Loaves for the Harvest service at Clenston


        A Harvest Service with two harvest loaves made by two different 'Lorries'! The loaves for Clenston's harvest service were made by  Lorrie - and Laurence and his elder sister, Izzy. They were placed on either side of the cross in church. Lorrie makes her beautiful traditional harvest loaf to be shared with different care communities later in the week. Laury and Izzy's bread will be frozen and used again for another harvest service. During the service, Rev'd Alan told us why these loaves had become a traditional part of a harvest celebration.
 
The ancient Celtic world gave thanks as the harvest began to be brought in, and the first bread from the first flour from the first wheat was baked. The first day of August was the date of their festival, and the first Saxon Christians simply took it over and renamed it ‘loaf mass’, which in time became ‘Lammas’. Lammas was celebrated until the Industrial Revolution began to drive a cast-iron wedge between the people and the land and its ancient rhythms.
Gradually Lammas, like Plough Sunday and Rogation, began to die out except in the most rural communities, and no longer were the first harvest loaves brought to church at Lammas-tide to be offered on the altar as a thanksgiving for the first fruits of the harvest. 
A priest of the Church of England, Robert Hawker, revived something of the ancient Lammas tradition in his little parish of Morwenstow in Cornwall. Hawker was a highly colourful figure in more senses than one. He dressed in a deep red coloured coat, a blue fisherman’s jersey, long sea-boots, a pink brimless hat and a poncho made from a yellow horse blanket.
In 1843 he introduced the first ever Harvest Festival service, inviting his parishioners to give thanks to God for a plentiful yield from the land. He moved the service from the traditional beginning of harvest, 1st August, to its end – 1st October, which is why Harvest Festival is now always at either the end of September or the beginning of October.
From that remote Cornish parish the custom rapidly spread until nearly every church of nearly every denomination in nearly every part of the country had to have its harvest festival.  

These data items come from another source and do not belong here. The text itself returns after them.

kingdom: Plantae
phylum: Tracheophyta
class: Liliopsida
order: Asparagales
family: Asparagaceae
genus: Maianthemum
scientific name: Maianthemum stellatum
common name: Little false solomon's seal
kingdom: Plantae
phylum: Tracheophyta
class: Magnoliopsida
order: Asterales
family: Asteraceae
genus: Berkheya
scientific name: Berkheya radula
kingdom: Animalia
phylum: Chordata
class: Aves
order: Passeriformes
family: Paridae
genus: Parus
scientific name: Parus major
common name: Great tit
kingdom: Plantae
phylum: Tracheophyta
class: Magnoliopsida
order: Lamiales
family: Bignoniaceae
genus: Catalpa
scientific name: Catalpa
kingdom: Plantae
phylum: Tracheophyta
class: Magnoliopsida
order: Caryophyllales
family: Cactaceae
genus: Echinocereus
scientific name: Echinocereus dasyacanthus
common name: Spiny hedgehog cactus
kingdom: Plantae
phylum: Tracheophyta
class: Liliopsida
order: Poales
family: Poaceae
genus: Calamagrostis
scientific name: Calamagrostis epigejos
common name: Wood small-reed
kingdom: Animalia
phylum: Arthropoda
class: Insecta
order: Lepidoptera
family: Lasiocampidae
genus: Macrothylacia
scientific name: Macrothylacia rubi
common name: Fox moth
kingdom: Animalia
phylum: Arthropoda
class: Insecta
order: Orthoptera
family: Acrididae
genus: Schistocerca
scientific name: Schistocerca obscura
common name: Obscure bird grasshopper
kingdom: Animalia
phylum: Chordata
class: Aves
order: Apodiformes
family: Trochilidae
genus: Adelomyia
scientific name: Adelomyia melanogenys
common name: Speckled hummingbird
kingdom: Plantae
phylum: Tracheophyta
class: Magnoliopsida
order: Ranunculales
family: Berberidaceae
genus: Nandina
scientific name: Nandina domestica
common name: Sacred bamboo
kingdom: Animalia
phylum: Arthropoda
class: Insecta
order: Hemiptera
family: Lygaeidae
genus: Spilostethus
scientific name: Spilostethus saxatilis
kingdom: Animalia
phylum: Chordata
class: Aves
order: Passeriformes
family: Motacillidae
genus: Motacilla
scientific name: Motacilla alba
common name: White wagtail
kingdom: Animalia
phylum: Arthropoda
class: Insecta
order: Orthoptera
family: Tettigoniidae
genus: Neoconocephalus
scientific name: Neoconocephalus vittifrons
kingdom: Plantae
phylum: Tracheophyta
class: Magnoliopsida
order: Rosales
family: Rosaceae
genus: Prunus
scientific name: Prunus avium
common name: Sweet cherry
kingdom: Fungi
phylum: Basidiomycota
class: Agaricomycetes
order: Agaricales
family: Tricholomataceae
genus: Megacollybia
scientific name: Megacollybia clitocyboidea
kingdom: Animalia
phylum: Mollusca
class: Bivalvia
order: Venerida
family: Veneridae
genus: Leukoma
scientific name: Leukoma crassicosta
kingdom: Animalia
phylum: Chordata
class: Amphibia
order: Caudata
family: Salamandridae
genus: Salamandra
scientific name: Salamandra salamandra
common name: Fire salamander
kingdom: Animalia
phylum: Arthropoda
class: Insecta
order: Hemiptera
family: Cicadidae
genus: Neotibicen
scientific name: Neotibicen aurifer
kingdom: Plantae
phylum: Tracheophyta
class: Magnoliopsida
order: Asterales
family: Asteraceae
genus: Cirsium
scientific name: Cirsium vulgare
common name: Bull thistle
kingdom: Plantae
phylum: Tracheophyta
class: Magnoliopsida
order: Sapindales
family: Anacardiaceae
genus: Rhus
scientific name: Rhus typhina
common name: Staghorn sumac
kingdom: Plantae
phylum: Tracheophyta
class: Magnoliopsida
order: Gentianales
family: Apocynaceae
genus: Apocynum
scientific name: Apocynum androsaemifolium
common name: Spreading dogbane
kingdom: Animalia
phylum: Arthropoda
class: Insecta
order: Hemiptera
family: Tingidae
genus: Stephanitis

And still the harvest loaf is an essential part of it all. It is ornamental rather than functional. But it is still a reminder of the centrality of bread to so many cultures, and our reliance upon it.

 Laury and Izzy spent Saturday afternoon at The Rectory learning how to make a harvest loaf. But first, they had to learn to make hedgehogs by shaping the dough and cutting the spines with scissors. While these baked in the oven, we set about making the harvest loaf complete with mouse.  There was a lot of concentration and hard work  (and quite a lot of fun!) It is lovely to be able to share these skills and hopefully we will have a few more people ready to make the harvest loaf - or loaves, for our harvest festivals next year!